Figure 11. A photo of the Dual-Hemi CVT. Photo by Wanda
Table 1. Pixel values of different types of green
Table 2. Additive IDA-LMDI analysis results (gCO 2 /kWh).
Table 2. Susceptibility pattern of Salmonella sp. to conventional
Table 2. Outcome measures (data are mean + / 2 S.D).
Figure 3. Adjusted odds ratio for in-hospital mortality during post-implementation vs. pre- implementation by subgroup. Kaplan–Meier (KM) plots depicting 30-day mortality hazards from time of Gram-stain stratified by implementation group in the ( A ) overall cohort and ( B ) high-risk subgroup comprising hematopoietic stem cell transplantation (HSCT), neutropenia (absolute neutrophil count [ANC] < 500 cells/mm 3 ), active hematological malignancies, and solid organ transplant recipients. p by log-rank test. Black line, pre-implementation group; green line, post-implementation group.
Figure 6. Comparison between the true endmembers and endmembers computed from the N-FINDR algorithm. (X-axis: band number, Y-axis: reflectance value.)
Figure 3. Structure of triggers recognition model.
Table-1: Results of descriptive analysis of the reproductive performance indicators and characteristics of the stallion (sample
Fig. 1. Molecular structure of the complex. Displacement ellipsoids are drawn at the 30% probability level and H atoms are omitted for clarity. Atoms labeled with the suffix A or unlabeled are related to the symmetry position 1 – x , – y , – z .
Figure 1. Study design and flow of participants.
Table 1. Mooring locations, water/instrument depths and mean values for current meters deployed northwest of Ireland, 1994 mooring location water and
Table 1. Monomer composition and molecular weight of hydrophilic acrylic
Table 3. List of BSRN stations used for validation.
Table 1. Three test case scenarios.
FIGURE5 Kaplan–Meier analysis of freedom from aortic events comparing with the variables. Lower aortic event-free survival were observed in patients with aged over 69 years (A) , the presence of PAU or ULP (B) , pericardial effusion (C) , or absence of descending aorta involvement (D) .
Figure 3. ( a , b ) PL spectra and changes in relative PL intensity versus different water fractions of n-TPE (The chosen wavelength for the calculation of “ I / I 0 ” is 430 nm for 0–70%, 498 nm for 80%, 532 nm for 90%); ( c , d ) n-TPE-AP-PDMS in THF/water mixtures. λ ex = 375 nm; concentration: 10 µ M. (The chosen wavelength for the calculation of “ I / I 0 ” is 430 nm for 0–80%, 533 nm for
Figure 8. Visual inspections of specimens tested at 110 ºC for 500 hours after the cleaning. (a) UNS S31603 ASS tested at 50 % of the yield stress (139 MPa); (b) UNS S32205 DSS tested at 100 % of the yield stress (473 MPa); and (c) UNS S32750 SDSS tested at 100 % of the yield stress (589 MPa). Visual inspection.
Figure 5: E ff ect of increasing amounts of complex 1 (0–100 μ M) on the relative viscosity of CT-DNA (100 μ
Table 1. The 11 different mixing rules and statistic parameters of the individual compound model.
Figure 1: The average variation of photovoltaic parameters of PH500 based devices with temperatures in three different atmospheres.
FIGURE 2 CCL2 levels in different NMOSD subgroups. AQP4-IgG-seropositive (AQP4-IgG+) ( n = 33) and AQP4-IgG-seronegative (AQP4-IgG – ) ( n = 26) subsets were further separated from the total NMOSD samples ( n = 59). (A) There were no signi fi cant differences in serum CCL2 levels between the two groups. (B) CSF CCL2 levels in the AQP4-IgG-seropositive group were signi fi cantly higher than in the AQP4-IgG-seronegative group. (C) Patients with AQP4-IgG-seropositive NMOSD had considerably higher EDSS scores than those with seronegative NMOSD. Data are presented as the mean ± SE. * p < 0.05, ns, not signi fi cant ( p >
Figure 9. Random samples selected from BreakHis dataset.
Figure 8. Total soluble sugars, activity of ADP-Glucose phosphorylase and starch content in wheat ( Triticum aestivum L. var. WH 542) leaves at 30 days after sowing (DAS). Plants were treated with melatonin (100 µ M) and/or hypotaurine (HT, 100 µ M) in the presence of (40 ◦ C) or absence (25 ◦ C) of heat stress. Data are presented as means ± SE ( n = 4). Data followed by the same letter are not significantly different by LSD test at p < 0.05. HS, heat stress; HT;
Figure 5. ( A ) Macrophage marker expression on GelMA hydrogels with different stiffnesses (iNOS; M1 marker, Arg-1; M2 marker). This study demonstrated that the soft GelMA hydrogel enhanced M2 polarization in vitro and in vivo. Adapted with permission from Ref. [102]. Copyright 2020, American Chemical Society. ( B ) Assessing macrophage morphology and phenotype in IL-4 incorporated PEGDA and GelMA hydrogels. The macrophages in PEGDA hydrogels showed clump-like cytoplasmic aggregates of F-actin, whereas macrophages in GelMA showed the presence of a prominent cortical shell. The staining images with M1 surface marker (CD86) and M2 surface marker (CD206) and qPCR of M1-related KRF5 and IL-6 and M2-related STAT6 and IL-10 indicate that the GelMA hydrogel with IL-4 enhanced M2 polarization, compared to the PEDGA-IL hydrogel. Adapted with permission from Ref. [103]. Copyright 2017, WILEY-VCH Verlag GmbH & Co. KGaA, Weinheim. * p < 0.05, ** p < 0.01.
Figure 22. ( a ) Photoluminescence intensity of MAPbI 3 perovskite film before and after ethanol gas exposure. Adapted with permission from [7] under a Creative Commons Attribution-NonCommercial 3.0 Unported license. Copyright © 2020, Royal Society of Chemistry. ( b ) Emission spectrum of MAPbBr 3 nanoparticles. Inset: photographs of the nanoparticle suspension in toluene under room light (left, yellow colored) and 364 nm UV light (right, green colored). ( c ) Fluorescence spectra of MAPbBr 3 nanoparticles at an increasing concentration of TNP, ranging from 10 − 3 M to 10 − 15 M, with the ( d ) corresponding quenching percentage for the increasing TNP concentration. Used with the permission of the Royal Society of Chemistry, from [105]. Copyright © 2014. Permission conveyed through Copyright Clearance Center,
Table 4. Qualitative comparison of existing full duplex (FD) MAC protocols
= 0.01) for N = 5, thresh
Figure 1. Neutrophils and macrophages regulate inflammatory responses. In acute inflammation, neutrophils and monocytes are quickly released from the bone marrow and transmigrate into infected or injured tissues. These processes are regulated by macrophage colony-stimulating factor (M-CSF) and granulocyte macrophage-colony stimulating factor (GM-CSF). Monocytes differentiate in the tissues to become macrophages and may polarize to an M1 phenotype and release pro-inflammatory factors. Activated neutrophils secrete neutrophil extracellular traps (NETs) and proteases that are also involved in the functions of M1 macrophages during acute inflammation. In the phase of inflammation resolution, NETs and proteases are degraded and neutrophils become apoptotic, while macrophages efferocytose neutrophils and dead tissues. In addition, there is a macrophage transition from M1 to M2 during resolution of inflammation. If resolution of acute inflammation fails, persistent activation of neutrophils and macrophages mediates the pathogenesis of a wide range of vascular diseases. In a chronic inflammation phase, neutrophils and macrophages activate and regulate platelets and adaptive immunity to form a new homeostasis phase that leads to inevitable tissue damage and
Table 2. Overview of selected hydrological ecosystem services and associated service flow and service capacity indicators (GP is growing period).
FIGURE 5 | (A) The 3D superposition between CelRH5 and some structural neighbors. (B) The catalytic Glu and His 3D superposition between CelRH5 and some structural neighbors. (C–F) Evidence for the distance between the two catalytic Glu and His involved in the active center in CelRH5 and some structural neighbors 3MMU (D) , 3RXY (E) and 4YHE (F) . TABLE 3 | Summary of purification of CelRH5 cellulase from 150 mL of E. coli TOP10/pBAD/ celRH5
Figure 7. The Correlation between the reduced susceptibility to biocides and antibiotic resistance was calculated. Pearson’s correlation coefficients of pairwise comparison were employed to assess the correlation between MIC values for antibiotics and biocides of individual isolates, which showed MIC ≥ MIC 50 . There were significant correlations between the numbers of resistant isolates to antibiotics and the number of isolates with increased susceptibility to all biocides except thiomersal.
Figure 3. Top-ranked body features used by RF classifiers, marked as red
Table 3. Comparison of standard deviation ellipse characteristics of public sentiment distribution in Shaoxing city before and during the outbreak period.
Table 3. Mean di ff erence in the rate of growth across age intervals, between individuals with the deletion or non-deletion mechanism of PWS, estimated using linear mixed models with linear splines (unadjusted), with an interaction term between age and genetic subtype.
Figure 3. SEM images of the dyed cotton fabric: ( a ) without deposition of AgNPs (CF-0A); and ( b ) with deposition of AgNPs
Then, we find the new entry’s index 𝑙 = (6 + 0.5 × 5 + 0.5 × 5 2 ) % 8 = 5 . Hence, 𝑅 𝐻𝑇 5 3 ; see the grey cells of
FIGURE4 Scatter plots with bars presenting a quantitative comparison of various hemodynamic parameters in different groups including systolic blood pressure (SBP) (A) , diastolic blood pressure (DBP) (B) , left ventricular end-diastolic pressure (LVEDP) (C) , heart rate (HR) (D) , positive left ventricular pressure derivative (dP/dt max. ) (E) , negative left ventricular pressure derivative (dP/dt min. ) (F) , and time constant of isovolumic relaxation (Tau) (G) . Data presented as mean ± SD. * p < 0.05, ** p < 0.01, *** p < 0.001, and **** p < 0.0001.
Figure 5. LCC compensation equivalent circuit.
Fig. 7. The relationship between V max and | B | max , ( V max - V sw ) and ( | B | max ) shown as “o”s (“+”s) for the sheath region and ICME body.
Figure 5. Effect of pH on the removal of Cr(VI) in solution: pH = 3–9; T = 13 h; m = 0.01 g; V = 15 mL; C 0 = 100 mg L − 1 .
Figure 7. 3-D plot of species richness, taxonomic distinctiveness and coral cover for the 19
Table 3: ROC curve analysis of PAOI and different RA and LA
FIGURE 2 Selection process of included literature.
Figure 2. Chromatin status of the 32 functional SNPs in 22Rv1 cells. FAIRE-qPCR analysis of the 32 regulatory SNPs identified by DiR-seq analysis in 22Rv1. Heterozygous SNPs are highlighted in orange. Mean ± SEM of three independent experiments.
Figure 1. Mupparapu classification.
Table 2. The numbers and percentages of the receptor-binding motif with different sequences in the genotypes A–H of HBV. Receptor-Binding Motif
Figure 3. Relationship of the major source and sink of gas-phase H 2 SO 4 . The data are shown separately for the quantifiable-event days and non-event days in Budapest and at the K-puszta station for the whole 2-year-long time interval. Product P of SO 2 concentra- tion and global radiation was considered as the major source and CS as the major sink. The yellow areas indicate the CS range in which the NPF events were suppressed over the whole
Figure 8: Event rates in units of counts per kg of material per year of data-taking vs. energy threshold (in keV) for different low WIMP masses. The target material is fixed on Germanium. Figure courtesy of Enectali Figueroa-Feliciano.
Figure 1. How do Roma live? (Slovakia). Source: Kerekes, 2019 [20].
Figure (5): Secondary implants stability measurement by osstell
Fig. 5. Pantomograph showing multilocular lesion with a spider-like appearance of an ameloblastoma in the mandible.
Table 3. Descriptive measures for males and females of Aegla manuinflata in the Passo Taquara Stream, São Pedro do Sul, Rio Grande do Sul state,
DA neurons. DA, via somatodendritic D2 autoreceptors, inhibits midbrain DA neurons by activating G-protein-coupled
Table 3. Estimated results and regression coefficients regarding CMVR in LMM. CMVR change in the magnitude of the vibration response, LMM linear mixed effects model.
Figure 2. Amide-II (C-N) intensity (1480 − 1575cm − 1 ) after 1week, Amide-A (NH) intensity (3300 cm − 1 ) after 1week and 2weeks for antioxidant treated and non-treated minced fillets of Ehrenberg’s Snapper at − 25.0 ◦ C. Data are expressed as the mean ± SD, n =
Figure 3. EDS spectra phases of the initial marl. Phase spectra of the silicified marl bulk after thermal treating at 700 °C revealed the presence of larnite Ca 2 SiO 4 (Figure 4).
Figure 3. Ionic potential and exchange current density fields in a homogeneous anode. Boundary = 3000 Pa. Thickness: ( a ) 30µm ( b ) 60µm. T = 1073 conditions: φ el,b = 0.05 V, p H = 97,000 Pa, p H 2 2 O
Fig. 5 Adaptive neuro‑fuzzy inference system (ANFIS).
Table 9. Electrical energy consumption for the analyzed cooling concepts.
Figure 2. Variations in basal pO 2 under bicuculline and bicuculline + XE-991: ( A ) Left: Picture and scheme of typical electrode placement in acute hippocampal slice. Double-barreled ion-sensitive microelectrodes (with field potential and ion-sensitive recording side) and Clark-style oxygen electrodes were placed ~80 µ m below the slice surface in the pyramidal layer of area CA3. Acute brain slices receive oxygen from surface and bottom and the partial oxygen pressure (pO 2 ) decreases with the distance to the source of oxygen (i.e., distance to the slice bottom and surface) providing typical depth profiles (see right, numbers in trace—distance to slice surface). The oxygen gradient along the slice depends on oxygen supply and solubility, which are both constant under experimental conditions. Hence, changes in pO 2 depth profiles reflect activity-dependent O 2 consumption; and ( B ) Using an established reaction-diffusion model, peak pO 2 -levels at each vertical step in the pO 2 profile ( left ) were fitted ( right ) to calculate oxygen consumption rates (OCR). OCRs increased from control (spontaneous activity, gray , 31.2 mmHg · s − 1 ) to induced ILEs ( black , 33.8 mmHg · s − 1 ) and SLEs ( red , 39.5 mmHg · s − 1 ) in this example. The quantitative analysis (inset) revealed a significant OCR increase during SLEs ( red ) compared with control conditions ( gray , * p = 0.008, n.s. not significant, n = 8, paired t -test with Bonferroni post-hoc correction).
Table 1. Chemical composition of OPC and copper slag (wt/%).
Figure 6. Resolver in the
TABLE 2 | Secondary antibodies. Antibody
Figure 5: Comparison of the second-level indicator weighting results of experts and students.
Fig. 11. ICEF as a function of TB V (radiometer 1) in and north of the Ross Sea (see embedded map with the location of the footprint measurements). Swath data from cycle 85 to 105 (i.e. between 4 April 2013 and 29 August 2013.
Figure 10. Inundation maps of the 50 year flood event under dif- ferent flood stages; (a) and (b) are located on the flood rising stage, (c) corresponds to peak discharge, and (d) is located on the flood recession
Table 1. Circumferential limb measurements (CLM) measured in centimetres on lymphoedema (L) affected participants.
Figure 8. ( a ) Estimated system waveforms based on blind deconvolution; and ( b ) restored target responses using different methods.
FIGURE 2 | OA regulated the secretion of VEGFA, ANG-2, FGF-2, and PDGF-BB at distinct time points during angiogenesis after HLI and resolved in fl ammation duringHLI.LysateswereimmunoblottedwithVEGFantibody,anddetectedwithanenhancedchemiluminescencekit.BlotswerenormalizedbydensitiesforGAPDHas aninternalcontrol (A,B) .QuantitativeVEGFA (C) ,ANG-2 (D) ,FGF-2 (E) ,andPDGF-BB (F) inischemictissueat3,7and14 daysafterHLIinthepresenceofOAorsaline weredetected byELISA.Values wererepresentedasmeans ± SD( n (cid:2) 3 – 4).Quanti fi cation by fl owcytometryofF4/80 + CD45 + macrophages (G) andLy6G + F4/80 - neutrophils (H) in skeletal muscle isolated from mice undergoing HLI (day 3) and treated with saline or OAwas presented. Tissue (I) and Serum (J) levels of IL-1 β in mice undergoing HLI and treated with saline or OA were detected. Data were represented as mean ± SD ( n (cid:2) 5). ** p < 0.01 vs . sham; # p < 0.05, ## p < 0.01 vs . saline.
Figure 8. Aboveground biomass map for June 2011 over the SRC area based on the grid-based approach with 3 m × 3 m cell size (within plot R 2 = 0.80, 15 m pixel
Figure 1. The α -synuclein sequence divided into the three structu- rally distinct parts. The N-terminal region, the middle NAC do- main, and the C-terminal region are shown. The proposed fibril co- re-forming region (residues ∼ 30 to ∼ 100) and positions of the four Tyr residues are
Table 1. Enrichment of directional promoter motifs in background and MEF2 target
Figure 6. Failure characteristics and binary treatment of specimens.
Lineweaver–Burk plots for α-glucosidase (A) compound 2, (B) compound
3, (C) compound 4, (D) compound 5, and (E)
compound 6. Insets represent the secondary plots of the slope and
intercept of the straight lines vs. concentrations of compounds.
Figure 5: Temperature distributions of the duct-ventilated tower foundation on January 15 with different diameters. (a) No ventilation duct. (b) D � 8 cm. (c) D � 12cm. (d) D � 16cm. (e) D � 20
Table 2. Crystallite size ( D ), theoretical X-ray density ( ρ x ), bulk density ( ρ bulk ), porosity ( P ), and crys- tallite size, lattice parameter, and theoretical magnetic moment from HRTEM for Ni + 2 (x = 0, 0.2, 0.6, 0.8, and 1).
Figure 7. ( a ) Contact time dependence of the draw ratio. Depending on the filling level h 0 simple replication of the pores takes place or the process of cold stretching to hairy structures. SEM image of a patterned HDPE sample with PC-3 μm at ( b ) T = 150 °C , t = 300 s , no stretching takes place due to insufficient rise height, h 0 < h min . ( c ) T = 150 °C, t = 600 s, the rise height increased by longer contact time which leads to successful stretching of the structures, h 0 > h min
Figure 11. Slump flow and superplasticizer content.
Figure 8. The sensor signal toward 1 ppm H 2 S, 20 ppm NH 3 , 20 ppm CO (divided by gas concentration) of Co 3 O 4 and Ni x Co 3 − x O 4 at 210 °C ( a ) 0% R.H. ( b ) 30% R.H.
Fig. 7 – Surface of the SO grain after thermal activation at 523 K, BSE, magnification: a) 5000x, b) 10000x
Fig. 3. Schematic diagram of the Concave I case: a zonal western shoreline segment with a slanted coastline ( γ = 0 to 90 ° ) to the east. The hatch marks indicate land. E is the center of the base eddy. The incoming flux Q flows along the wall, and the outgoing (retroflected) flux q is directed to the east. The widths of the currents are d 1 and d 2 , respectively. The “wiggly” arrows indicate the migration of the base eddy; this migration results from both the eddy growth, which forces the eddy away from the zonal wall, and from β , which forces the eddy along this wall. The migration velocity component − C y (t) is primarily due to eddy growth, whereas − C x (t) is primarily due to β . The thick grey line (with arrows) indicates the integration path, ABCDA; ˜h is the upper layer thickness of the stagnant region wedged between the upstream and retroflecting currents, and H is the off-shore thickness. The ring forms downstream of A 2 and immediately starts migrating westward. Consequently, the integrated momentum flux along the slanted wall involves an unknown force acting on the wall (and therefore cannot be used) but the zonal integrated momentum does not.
........
- WHAT YOU WILL DO: When the line with "Table 2. Susceptibility" is reached in the data above, begin copying, and stop after the line with "Table 1. Three test case scenarios."; copy each line exactly, both ends included.

- ANSWER BELOW:
Table 2. Susceptibility pattern of Salmonella sp. to conventional
Table 2. Outcome measures (data are mean + / 2 S.D).
Figure 3. Adjusted odds ratio for in-hospital mortality during post-implementation vs. pre- implementation by subgroup. Kaplan–Meier (KM) plots depicting 30-day mortality hazards from time of Gram-stain stratified by implementation group in the ( A ) overall cohort and ( B ) high-risk subgroup comprising hematopoietic stem cell transplantation (HSCT), neutropenia (absolute neutrophil count [ANC] < 500 cells/mm 3 ), active hematological malignancies, and solid organ transplant recipients. p by log-rank test. Black line, pre-implementation group; green line, post-implementation group.
Figure 6. Comparison between the true endmembers and endmembers computed from the N-FINDR algorithm. (X-axis: band number, Y-axis: reflectance value.)
Figure 3. Structure of triggers recognition model.
Table-1: Results of descriptive analysis of the reproductive performance indicators and characteristics of the stallion (sample
Fig. 1. Molecular structure of the complex. Displacement ellipsoids are drawn at the 30% probability level and H atoms are omitted for clarity. Atoms labeled with the suffix A or unlabeled are related to the symmetry position 1 – x , – y , – z .
Figure 1. Study design and flow of participants.
Table 1. Mooring locations, water/instrument depths and mean values for current meters deployed northwest of Ireland, 1994 mooring location water and
Table 1. Monomer composition and molecular weight of hydrophilic acrylic
Table 3. List of BSRN stations used for validation.
Table 1. Three test case scenarios.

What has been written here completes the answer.